After the Raiders fell apart in Sunday’s must-win game against the Chargers, head coach Hue Jackson went on a rant.
He blamed the players and took not-so-veiled shots at his defensive coordinator, who most certainly will be fired.
But what about Jackson himself? He was head coach of a team that was 7-4 after 11 games and then lost four of five to finish 8-8 and out of the playoffs. Is the rookie head coach, picked by the late Al Davis, secure in his job?
All indications are yes, that Jackson will be back after a busy offseason to try to “build a bully” -- his words -- that can win the division.

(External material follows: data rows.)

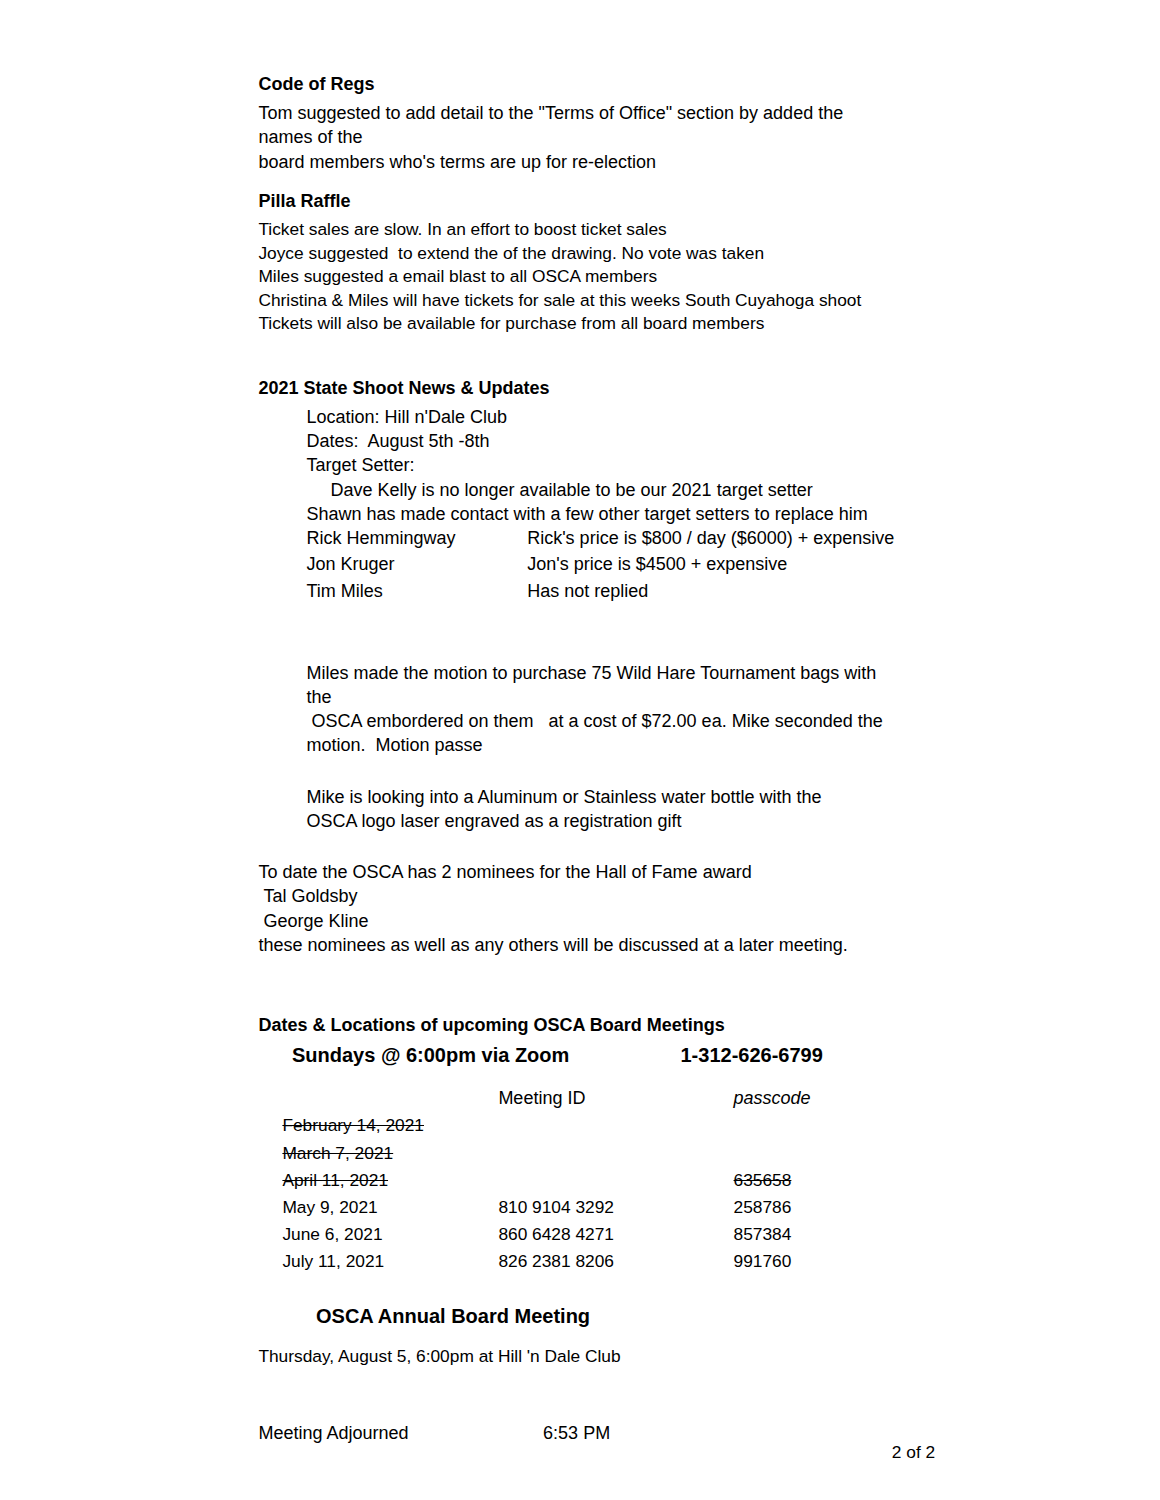Code of Regs
Tom suggested to add detail to the "Terms of Office" section by added the names of the
board members who's terms are up for re-election
Pilla Raffle
Ticket sales are slow. In an effort to boost ticket sales
Joyce suggested to extend the of the drawing. No vote was taken
Miles suggested a email blast to all OSCA members
Christina & Miles will have tickets for sale at this weeks South Cuyahoga shoot
Tickets will also be available for purchase from all board members
2021 State Shoot News & Updates
Location: Hill n'Dale Club
Dates: August 5th -8th
Target Setter:
Dave Kelly is no longer available to be our 2021 target setter
Shawn has made contact with a few other target setters to replace him
| Rick Hemmingway | Rick's price is $800 / day ($6000) + expensive |
| Jon Kruger | Jon's price is $4500 + expensive |
| Tim Miles | Has not replied |
Miles made the motion to purchase 75 Wild Hare Tournament bags with the
OSCA embordered on them at a cost of $72.00 ea. Mike seconded the motion. Motion passe
Mike is looking into a Aluminum or Stainless water bottle with the
OSCA logo laser engraved as a registration gift
To date the OSCA has 2 nominees for the Hall of Fame award
Tal Goldsby
George Kline
these nominees as well as any others will be discussed at a later meeting.
Dates & Locations of upcoming OSCA Board Meetings
Sundays @ 6:00pm via Zoom 1-312-626-6799
| | Meeting ID | passcode |
| February 14, 2021 | | |
| March 7, 2021 | | |
| April 11, 2021 | | 635658 |
| May 9, 2021 | 810 9104 3292 | 258786 |
| June 6, 2021 | 860 6428 4271 | 857384 |
| July 11, 2021 | 826 2381 8206 | 991760 |
OSCA Annual Board Meeting
Thursday, August 5, 6:00pm at Hill 'n Dale Club
Meeting Adjourned 6:53 PM
2 of 2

Owner Mark Davis and CEO Amy Trask haven’t indicated the direction they’ll go in selecting a general manager/chief executive to preside over operations – and be Jackson’s boss – but neither has indicated that Jackson will be out.
Monday, after having time to cool down a bit after Sunday’s loss, Jackson told the media in a season-ending news conference that he’d like to play a big role in remaking the team for 2012.
He wants a defense that can hold leads. He wants a team with a more “killer instinct.” Some personnel changes are in store, too.
“I would hope the organization understands that I have a pretty good idea of where we need to go,” Jackson told reporters Monday. “If not, then I shouldn’t be sitting where I’m sitting. I think I know exactly what this team needs and how they need to do it.”
According to Jerry McDonald of the Bay Area News Group, Jackson said he’d also like to be involved in the hiring of a front-office executive.
“Whoever comes here, I think it’s going to be somebody who wants to share the same vision as I do, which is getting the organization back to being better than average,” he said.
The first big change will likely be the firing of defensive coordinator Chuck Bresnahan, whose unit gave up several late-game leads this season.
Jackson noted that a tone was set early in the season with a come-from-ahead loss to the Bills in Buffalo.
“When you’re winning 21-3 and the other team comes back to beat you, that’s who we really were,” Jackson said. “And that’s who we were all year.”
McDonald noted that several strong defensive coaches will be available, including three recently fired NFL head coaches: Steve Spagnulo, Raheem Morris and Jack Del Rio.
Some Raiders on Monday acknowledged, however, that it wasn’t the failure of the coaches; it was their failure to make plays.
“People are going to blame Hue and Chuck, but at the end of the day the players are the ones out on the field,” safety Michael Huff told the San Francisco Chronicle’s Vittorio Tafur. “It’s football and you get paid to make plays.
“This whole year is on the players. Myself, I didn’t play up to an $8 million-a-year safety. I put the blame on all the players, myself included. We squandered away so many games.”